All records that follow are to be copied exactly, with images omitted.

◇ ◇ ◇ ◇

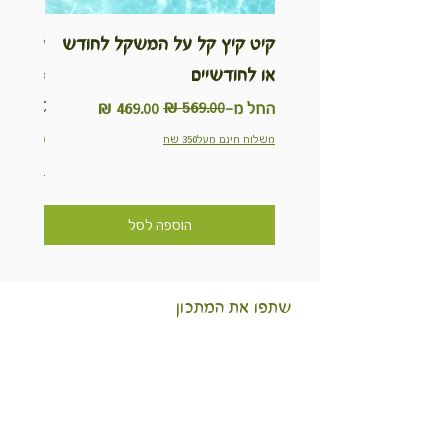
קיט קיץ קל על המשקל לחודש
ערכת ט
או לחודשיים
inable
Kit
מחיר רגיל
מחיר מבצע
החל מ-
מחיר
משלוח חינם מעל350 שח
משלוח חינם מ
הוספה לסל
שתפו את המתכון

◇ ◇ ◇ ◇

(Result):
קיט קיץ קל על המשקל לחודש
ערכת ט
או לחודשיים
inable
Kit
מחיר רגיל
מחיר מבצע
החל מ-
מחיר
משלוח חינם מעל350 שח
משלוח חינם מ
הוספה לסל
שתפו את המתכון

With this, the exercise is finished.